Since the EU General Data Protection Regulation (GDPR) came into force in 2018, the particular requirements for GDPR damage claims under Article 82(1) have been widely discussed. However, the Court of Justice of the European Union (CJEU) has not yet had the chance to give its point of view.
This might change with a decision of the German Federal Constitutional Court dated 14 January 2021 (in German). The Court ruled that it is the responsibility of the CJEU (not a German district court) to decide whether or not the GDPR foresees a material threshold applicable to damages claims under Article 82(1).
The claimant argued he should be awarded damages under Article 82(1) because a marketing email had been sent to his business email address without his consent.

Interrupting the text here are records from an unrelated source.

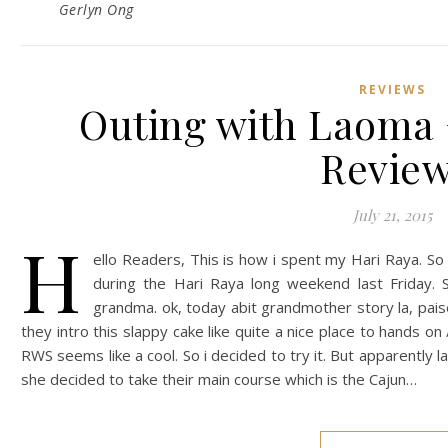
Gerlyn Ong
REVIEWS
Outing with Laoma 
Review
July 21, 2015
H
ello Readers, This is how i spent my Hari Raya. S
during the Hari Raya long weekend last Friday.
grandma. ok, today abit grandmother story la, pai
they intro this slappy cake like quite a nice place to hands on
RWS seems like a cool. So i decided to try it. But apparently 
she decided to take their main course which is the Cajun…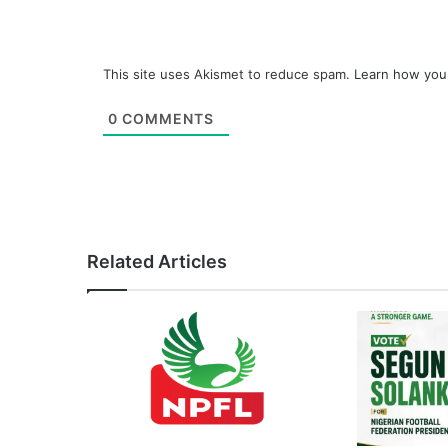
This site uses Akismet to reduce spam.
Learn how you
0
COMMENTS
Related Articles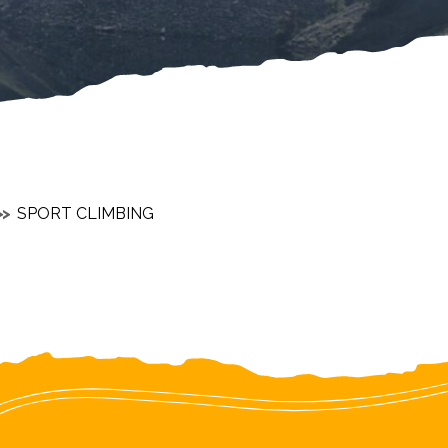
SPORT CLIMBING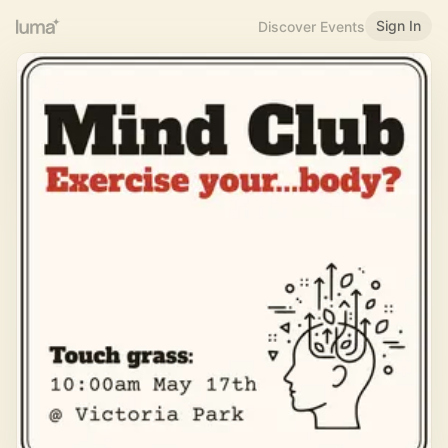
Sign In
Discover Events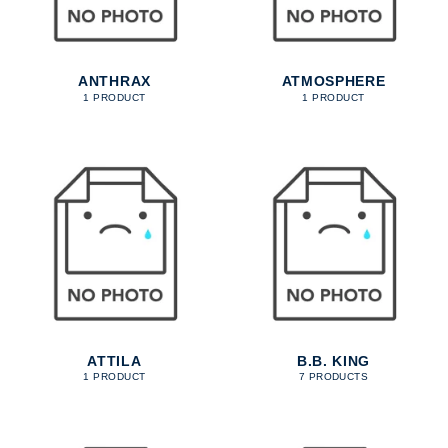
ANTHRAX
ATMOSPHERE
1 PRODUCT
1 PRODUCT
ATTILA
B.B. KING
1 PRODUCT
7 PRODUCTS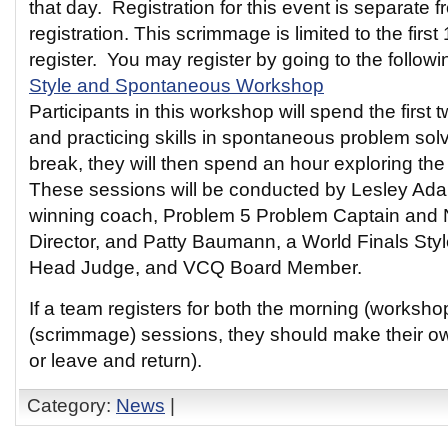
that day. Registration for this event is separate
registration. This scrimmage is limited to the first
register. You may register by going to the followin
Style and Spontaneous Workshop
Participants in this workshop will spend the first 
and practicing skills in spontaneous problem solv
break, they will then spend an hour exploring the
These sessions will be conducted by Lesley Ada
winning coach, Problem 5 Problem Captain and 
Director, and Patty Baumann, a World Finals Sty
Head Judge, and VCQ Board Member.
If a team registers for both the morning (worksh
(scrimmage) sessions, they should make their o
or leave and return).
Category:
News
|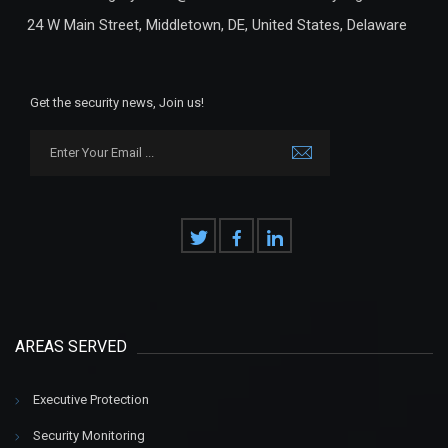
24 W Main Street, Middletown, DE, United States, Delaware
Get the security news, Join us!
AREAS SERVED
Executive Protection
Security Monitoring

Noting that the case was merely about a single email that had not been sent at a crucial time, was clearly marked as advertising and had not required a long time to be dealt with, the German district court of Goslar considered that the materiality threshold for compensation had not been reached and dismissed the claim for damages.

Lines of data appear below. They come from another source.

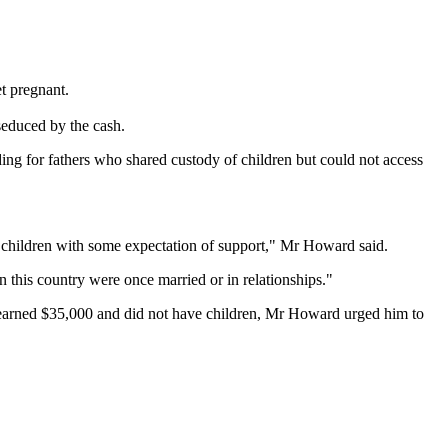
t pregnant.
seduced by the cash.
g for fathers who shared custody of children but could not access
e children with some expectation of support," Mr Howard said.
in this country were once married or in relationships."
 earned $35,000 and did not have children, Mr Howard urged him to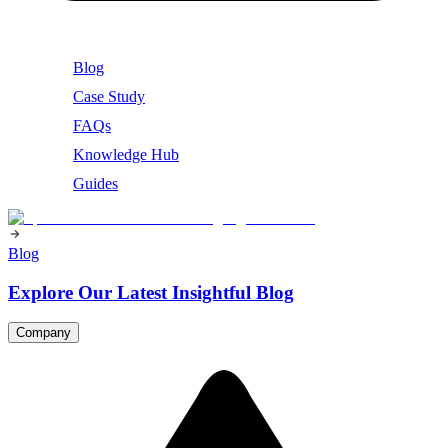
Blog
Case Study
FAQs
Knowledge Hub
Guides
Blog
Explore Our Latest Insightful Blog
Company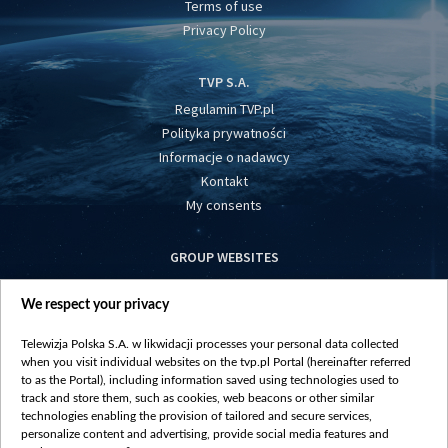
Terms of use
Privacy Policy
TVP S.A.
Regulamin TVP.pl
Polityka prywatności
Informacje o nadawcy
Kontakt
My consents
GROUP WEBSITES
centrumeuropy.pl
We respect your privacy
belsat.eu
slawa.tv
Telewizja Polska S.A. w likwidacji processes your personal data collected
vot-tak.tv
when you visit individual websites on the tvp.pl Portal (hereinafter referred
to as the Portal), including information saved using technologies used to
track and store them, such as cookies, web beacons or other similar
technologies enabling the provision of tailored and secure services,
personalize content and advertising, provide social media features and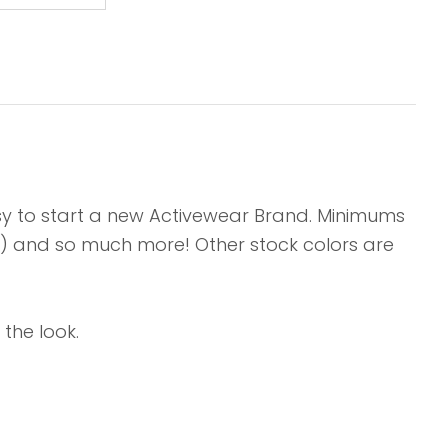
asy to start a new Activewear Brand. Minimums
its) and so much more! Other stock colors are
the look.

This decision was in line with the settled case law of the Federal Constitutional Court applicable to immaterial damages under German civil law: if claimants request such immaterial damages, they must prove that the act or omission caused a major violation of their personal rights.

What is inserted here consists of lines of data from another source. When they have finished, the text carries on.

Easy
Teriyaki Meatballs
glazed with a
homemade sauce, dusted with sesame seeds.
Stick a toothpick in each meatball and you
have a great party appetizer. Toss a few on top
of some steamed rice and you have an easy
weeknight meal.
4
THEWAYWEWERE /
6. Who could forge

However, there is no clear evidence whether such materiality threshold is required for a claim under Article 82 of the GDPR. While Recital 146, sentences 3 and 6 of the GDPR state that the ‘concept of damage should be broadly interpreted’ and data subjects should receive ‘full and effective compensation for the damage they have suffered’, Recital 85, sentence 1 of the GDPR requires a ‘significant economic or social disadvantage to the natural person concerned’.
As the claimant could not appeal the decision under German procedural law, he decided to apply to the Federal Constitutional Court, arguing that his right under Article 101(1)2 of the German Constitution (Grundgesetz), namely the fundamental right to a hearing before a judicial body, had been violated.
The Federal Constitutional Court granted his request with reference to EU law, and ruled that the district court should have turned to the CJEU. The Court held that the question of whether Article 82(1) of the GDPR provides for a materiality threshold has not yet been interpreted (acte éclairé) nor is evident (acte clair).
What happens next?
Even though the Federal Constitutional Court has made its point, it is still up to the district court to ask the CJEU on its opinion. It is also possible that the district court will deny the claim for other reasons or allow the claimant to take his case to an appeal (a move that the district court previously rejected).
Beyond the case itself, the Federal Constitutional Court’s decision is grist to the mill for the growing claimant industry, which is ready and waiting to sue controllers under the GDPR – potentially via mass claims. A decision of the CJEU regarding materiality threshold can’t come soon enough.